Named joint coordinates
^^^^
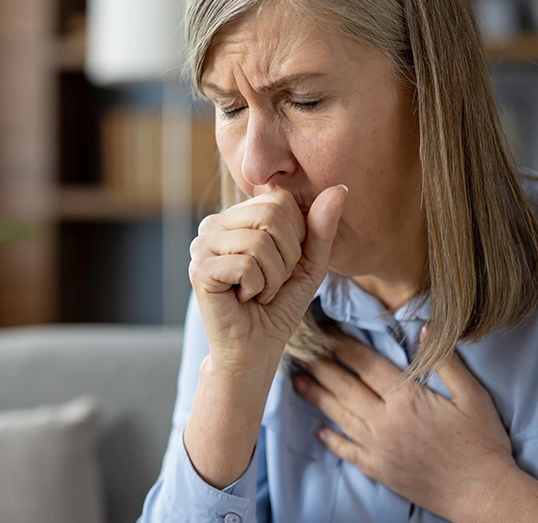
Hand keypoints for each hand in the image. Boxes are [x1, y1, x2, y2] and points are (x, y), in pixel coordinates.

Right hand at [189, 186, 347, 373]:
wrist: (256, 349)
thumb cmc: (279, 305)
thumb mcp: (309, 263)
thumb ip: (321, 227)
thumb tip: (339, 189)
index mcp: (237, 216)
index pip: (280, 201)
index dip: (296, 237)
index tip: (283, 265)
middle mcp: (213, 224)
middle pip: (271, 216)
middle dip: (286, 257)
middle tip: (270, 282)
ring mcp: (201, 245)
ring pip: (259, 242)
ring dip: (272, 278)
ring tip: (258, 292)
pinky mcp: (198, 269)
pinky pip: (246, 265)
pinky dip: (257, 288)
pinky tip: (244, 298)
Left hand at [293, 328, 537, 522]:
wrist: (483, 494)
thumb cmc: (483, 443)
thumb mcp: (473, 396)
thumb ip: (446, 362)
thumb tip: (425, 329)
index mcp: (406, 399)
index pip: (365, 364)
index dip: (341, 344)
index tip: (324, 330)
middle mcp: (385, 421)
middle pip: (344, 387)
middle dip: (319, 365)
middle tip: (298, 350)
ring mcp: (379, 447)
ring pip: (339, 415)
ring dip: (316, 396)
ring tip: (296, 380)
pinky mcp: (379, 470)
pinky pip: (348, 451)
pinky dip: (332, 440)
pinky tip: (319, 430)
^^^^
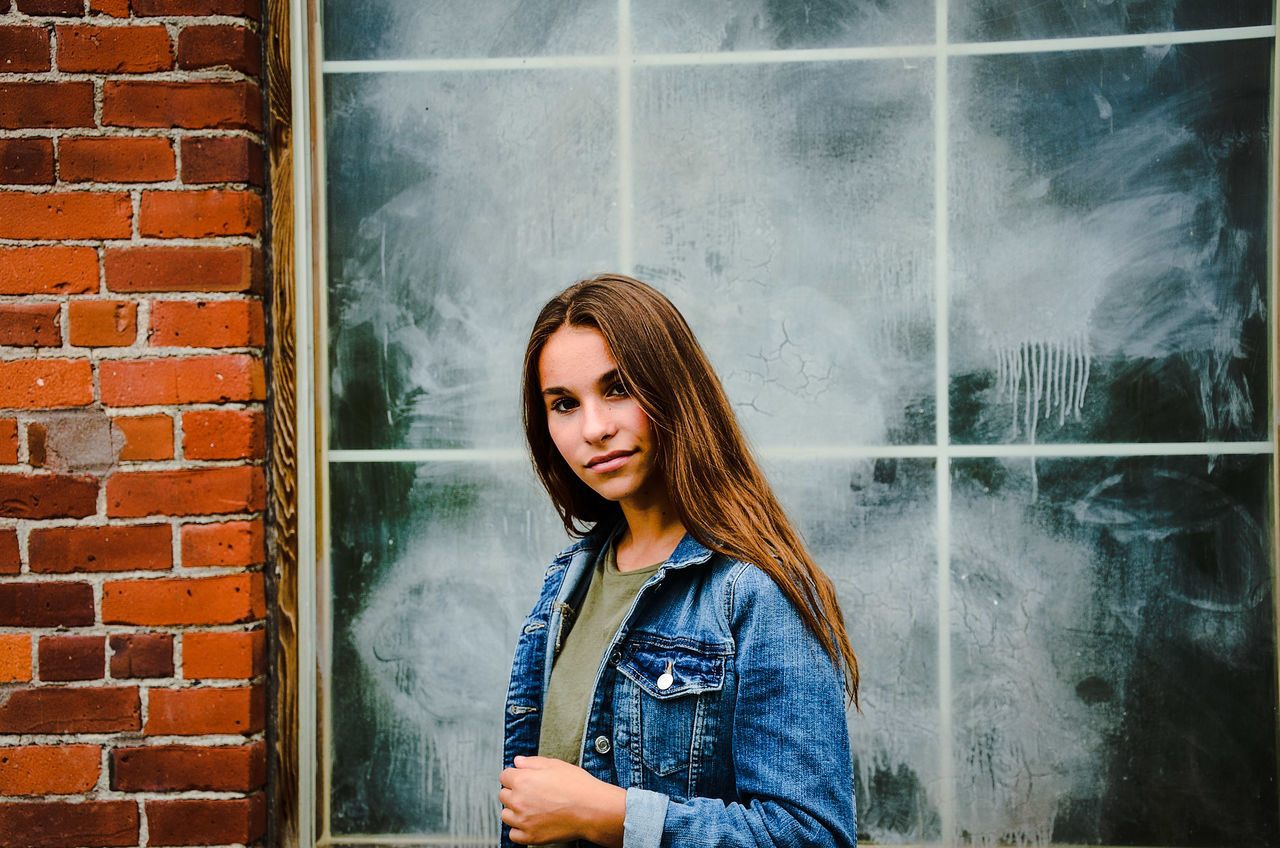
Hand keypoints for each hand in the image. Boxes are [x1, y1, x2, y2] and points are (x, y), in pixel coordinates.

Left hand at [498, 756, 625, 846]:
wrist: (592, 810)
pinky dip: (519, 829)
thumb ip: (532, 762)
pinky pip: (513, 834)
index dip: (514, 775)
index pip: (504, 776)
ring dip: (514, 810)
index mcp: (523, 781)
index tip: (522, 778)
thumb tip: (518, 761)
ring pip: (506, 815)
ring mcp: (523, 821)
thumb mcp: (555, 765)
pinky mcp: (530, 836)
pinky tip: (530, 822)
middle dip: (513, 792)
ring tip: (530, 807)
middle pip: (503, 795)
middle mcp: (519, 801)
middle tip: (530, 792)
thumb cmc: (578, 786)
^^^^
» **YOUR GOAL**
Return only those lines of the records that contain the string "middle".

» **EXERCISE ANSWER**
middle mcp: (213, 224)
middle pip: (271, 216)
middle dip: (286, 257)
middle tip: (270, 282)
middle mcp: (385, 421)
middle pip: (344, 387)
middle dip: (319, 365)
middle tip: (298, 350)
middle dip: (513, 792)
middle pip: (503, 795)
middle mcp: (519, 801)
middle tip: (530, 792)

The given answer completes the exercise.